EXERCISE PROMPT =
Reproduce the stretch of the listing from the line containing "family: Cynipidae" through the line containing "genus: Maniola", including both of those lines, without any changes.

RECORDS TO PROCESS =
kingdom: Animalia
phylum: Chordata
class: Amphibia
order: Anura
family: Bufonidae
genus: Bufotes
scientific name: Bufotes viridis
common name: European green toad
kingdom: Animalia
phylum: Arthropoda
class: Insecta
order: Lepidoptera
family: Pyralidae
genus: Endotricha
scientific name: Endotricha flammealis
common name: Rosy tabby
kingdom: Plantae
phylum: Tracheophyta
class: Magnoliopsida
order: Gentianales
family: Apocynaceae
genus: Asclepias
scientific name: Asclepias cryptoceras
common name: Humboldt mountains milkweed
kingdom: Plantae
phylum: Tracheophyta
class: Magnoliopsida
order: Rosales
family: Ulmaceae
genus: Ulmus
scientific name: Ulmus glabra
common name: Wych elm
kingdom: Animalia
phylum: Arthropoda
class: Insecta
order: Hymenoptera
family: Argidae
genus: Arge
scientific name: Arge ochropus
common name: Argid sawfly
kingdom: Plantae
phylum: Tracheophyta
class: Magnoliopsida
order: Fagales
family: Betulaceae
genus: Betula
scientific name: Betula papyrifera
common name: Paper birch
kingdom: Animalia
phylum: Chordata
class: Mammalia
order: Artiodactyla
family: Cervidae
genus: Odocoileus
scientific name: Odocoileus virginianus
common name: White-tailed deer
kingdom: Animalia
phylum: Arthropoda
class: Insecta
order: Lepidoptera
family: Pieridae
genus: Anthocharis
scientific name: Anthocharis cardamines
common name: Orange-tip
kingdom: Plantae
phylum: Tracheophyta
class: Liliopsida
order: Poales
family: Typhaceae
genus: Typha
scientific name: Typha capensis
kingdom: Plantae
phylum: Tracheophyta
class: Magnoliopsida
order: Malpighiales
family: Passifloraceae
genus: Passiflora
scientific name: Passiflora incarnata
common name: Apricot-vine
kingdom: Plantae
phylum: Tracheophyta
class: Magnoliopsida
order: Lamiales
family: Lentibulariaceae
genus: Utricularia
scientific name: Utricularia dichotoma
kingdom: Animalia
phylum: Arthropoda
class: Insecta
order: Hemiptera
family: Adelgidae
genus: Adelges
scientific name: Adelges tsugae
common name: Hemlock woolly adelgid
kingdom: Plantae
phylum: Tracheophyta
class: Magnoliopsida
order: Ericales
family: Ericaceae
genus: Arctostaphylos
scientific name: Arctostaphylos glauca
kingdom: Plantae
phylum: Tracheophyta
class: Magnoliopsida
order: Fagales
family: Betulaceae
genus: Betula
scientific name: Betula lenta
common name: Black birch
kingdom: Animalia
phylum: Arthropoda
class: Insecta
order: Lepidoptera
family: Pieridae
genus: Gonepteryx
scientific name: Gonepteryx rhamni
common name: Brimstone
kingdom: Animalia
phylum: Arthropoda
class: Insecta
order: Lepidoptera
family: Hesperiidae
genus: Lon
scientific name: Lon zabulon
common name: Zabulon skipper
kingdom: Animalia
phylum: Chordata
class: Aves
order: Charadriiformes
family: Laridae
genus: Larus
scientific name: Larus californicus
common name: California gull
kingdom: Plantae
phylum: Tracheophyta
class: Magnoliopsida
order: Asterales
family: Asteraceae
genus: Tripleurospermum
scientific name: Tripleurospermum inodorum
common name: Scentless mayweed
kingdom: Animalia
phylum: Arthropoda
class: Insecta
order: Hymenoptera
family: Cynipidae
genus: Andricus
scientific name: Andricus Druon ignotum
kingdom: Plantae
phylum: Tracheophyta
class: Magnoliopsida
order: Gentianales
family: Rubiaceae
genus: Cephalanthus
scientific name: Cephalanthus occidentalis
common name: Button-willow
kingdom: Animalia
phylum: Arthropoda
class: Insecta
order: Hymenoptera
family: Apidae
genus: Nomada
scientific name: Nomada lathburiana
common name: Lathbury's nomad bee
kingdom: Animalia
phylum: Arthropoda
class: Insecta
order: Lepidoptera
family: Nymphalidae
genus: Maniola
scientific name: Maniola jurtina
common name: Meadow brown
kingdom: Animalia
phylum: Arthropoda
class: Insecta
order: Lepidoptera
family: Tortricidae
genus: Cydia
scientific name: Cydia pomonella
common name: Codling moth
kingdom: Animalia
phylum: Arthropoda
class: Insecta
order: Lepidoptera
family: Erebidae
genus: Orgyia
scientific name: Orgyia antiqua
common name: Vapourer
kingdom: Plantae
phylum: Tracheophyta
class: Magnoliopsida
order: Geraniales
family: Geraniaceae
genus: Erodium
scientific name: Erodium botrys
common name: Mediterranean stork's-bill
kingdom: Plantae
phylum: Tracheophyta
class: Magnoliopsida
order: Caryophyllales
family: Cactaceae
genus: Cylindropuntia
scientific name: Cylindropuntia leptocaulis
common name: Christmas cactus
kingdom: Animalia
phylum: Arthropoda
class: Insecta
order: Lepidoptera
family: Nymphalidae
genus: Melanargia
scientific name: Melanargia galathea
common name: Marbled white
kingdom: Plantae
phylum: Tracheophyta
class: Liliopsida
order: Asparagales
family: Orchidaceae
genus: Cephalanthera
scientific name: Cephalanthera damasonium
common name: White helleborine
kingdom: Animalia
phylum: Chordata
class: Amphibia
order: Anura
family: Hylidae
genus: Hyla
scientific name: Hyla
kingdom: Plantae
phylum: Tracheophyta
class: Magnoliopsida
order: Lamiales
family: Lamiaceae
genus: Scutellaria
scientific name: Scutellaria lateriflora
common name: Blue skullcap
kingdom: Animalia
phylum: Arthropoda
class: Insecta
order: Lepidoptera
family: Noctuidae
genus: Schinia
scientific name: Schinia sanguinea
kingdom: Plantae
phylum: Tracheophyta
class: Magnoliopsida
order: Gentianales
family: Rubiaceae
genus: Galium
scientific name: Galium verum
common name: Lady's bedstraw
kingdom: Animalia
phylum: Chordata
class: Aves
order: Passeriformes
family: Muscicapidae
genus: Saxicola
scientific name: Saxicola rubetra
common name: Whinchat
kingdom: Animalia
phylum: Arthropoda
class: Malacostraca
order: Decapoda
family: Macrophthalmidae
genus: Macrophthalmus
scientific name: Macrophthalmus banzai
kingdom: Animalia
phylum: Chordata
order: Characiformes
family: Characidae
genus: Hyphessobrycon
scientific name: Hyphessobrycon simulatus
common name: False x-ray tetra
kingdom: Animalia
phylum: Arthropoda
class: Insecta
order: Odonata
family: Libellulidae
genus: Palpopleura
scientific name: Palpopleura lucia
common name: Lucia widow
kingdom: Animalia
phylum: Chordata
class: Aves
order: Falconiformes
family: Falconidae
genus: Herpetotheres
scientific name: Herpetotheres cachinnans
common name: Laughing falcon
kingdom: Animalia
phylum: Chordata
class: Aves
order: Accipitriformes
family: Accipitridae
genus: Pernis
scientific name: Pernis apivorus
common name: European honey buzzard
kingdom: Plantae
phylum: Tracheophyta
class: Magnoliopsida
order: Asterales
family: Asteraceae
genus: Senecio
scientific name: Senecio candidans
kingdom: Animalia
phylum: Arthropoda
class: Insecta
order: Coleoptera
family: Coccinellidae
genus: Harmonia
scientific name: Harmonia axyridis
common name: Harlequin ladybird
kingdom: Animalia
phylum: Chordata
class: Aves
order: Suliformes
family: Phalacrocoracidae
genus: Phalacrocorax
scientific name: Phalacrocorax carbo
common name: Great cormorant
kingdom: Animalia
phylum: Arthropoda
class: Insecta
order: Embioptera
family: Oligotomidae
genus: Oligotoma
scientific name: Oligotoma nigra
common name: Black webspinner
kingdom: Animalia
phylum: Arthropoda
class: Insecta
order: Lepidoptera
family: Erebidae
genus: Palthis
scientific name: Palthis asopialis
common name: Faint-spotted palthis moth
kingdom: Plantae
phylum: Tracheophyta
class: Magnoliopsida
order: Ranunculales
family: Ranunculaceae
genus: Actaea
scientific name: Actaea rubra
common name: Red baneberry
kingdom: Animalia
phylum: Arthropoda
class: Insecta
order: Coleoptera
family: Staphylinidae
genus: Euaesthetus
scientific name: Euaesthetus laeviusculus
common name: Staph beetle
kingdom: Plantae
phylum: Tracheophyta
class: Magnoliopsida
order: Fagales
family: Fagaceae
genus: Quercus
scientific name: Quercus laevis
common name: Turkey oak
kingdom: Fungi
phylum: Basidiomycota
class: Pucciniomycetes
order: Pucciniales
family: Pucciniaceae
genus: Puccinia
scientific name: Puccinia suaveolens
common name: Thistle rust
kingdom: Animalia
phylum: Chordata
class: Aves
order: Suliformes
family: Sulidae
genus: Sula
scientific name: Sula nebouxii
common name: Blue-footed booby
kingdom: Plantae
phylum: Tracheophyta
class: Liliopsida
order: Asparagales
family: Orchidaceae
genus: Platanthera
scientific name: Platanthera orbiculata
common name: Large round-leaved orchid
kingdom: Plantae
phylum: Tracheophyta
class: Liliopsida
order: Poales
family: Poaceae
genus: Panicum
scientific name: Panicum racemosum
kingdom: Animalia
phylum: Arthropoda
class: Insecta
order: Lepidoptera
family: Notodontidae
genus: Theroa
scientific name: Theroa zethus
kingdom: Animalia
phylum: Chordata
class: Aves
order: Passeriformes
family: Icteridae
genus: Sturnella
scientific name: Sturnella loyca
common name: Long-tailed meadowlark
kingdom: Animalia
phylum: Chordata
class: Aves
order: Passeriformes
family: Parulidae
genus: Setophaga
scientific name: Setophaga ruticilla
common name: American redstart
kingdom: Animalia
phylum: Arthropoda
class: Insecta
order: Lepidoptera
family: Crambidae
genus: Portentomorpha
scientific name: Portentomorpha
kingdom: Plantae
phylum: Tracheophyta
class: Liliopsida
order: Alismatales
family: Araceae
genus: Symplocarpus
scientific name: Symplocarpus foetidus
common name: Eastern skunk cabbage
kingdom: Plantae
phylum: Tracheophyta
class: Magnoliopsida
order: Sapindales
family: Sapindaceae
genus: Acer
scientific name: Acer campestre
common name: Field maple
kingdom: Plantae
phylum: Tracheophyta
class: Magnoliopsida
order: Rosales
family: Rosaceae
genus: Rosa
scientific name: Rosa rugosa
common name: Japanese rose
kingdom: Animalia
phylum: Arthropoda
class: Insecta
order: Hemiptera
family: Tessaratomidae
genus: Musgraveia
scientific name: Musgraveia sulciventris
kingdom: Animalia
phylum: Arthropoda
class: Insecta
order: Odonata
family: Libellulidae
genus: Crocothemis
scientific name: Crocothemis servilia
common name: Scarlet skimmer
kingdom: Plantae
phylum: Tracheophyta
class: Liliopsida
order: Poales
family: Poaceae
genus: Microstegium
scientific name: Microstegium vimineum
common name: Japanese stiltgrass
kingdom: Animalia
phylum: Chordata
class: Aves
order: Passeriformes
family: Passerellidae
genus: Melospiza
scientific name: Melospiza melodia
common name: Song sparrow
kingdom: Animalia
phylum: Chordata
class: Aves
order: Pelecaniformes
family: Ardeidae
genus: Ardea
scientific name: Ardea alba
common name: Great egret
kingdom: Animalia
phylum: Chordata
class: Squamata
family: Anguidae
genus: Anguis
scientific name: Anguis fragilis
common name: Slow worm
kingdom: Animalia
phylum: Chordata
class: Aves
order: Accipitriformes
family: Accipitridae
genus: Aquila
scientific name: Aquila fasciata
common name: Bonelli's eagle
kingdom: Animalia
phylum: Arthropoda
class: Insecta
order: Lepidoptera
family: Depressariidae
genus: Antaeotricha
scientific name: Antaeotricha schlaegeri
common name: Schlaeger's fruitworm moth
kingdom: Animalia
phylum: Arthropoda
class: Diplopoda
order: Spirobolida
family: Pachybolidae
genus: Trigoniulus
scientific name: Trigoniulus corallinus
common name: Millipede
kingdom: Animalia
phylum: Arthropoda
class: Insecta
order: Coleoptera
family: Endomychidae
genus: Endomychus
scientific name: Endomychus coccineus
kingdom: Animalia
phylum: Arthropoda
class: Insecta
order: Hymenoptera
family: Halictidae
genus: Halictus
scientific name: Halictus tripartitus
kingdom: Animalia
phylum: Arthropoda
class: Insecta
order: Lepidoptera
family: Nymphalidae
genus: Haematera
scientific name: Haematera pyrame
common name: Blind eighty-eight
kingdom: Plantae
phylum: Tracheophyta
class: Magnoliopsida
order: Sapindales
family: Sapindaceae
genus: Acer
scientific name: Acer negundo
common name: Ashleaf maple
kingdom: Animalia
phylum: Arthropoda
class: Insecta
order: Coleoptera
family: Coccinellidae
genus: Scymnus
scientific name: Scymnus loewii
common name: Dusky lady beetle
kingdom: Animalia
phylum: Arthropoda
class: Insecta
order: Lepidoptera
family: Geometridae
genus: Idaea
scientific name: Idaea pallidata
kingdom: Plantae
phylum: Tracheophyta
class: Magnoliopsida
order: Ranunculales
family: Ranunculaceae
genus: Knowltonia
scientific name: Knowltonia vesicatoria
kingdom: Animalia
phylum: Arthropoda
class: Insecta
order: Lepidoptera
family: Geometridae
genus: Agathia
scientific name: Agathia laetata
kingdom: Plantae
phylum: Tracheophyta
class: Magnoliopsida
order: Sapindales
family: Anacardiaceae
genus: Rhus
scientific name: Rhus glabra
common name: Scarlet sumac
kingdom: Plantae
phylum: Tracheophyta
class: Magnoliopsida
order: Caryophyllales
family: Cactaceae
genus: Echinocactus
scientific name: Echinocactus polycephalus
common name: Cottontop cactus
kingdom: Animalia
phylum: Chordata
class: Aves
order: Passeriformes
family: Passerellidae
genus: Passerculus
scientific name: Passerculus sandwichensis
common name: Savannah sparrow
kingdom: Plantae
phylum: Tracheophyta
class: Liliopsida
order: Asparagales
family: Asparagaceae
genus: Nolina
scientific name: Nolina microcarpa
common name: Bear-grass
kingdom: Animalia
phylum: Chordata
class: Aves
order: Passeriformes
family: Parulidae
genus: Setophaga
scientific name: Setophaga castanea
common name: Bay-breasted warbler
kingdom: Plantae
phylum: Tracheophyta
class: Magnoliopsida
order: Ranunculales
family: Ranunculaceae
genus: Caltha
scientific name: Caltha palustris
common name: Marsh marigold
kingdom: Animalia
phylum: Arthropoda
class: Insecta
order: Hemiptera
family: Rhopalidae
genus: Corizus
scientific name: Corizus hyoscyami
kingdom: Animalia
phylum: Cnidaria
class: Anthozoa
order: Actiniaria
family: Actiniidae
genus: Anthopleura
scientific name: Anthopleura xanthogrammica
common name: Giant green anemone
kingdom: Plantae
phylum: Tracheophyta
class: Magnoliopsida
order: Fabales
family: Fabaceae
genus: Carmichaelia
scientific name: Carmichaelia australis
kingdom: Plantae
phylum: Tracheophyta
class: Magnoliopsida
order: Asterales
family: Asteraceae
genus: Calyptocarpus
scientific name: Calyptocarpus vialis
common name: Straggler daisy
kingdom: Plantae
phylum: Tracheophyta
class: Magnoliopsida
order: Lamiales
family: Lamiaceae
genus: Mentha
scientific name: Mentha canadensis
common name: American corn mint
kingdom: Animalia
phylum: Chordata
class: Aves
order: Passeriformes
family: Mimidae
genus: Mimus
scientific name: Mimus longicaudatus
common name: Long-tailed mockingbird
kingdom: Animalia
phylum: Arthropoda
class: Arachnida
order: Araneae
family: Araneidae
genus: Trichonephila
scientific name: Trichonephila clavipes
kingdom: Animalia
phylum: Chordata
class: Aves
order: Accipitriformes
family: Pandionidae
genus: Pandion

ANSWER TO THE EXERCISE =
family: Cynipidae
genus: Andricus
scientific name: Andricus Druon ignotum
kingdom: Plantae
phylum: Tracheophyta
class: Magnoliopsida
order: Gentianales
family: Rubiaceae
genus: Cephalanthus
scientific name: Cephalanthus occidentalis
common name: Button-willow
kingdom: Animalia
phylum: Arthropoda
class: Insecta
order: Hymenoptera
family: Apidae
genus: Nomada
scientific name: Nomada lathburiana
common name: Lathbury's nomad bee
kingdom: Animalia
phylum: Arthropoda
class: Insecta
order: Lepidoptera
family: Nymphalidae
genus: Maniola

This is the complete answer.